Chewing gum tax - both a good and bad idea

The idea of imposing a tax upon chewing gum has its merits - there is a cost associated with it after all:

A chewing gum tax should be introduced to help pay to clean up British streets, the Local Government Association has said. 

A cross party motion has been tabled in Parliament along with a petition asking Government to crack down on the "nuisance and unsightly blight imposed throughout the UK by the careless disposal of chewing gum".

Local councils currently spend £60 million a year scraping an estimated two million pieces of gum, dropped daily, from pavements.

The campaign is being backed by the LGA and campaigners Clean Up Britain, which has also called for the chewing gum industry to belegally forced to contribute towards paying for the problem.Chewing gum is the second most commonly dropped litter after cigarette butts.

The petition says: "The Government must hold billionaire gum producers accountable for the huge costs their product inflicts. Currently they pay nothing towards these costs.

Standard theory says it's just fine to impose a Pigou Tax where there are third party costs.

However, there are a number of things wrong with the idea too. Firstly, such taxes should not be hypothecated - the revenue doesn't go to trying to clean up the mess. Rather, we're trying to alter market prices so that those imposing the costs have them included in the decisions to act or not. 

That leading to the second problem - it's not the manufacturers either imposing these costs nor is it them we'd like to carry them. The costs are imposed by those who spit the stuff out onto pavements.
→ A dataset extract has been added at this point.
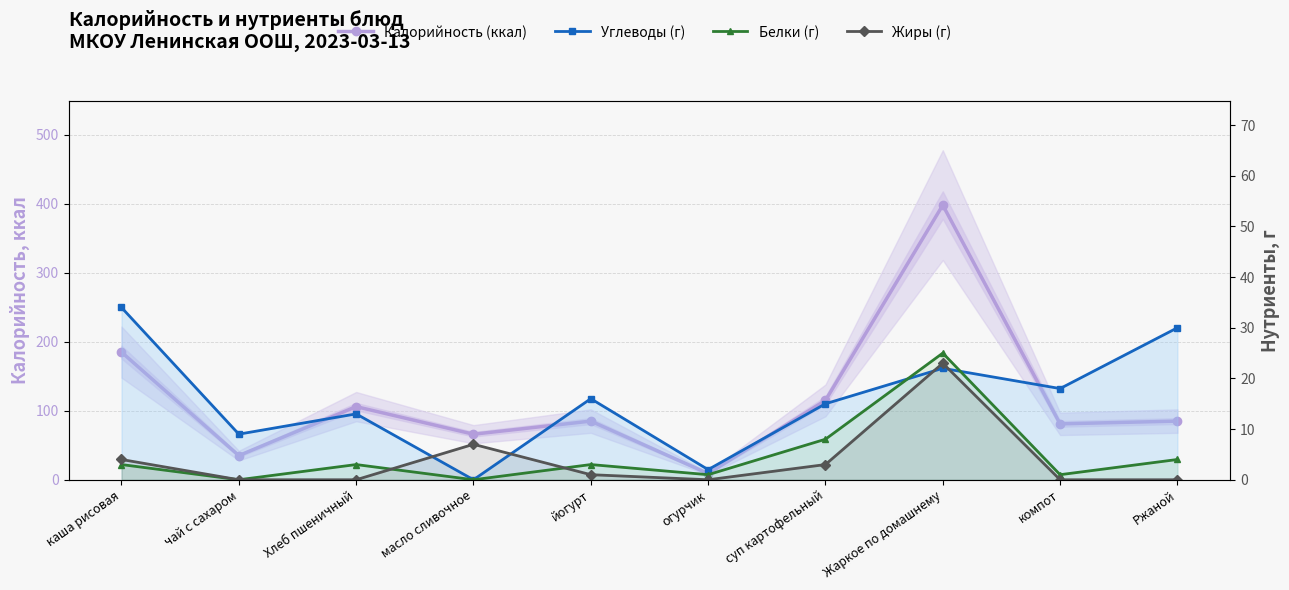

What is the label of the 2nd point from the right?

компот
Those are therefore the people we'd like to be paying the costs.

That is, a proper examination shows that we'd like to have a "spitting chewing gum onto the pavement" tax rather than one supposedly upon manufacturers. As it happens, we do already have taxes and fines for littering. We thus just need to enforce current law, not have a new charge.

The idea is thus just fine in that third party cost impositions should be carried by those who impose them. But we do have to correctly identify the actors and then direct our impositions at them. It's people spitting the gum imposing the costs - fine them.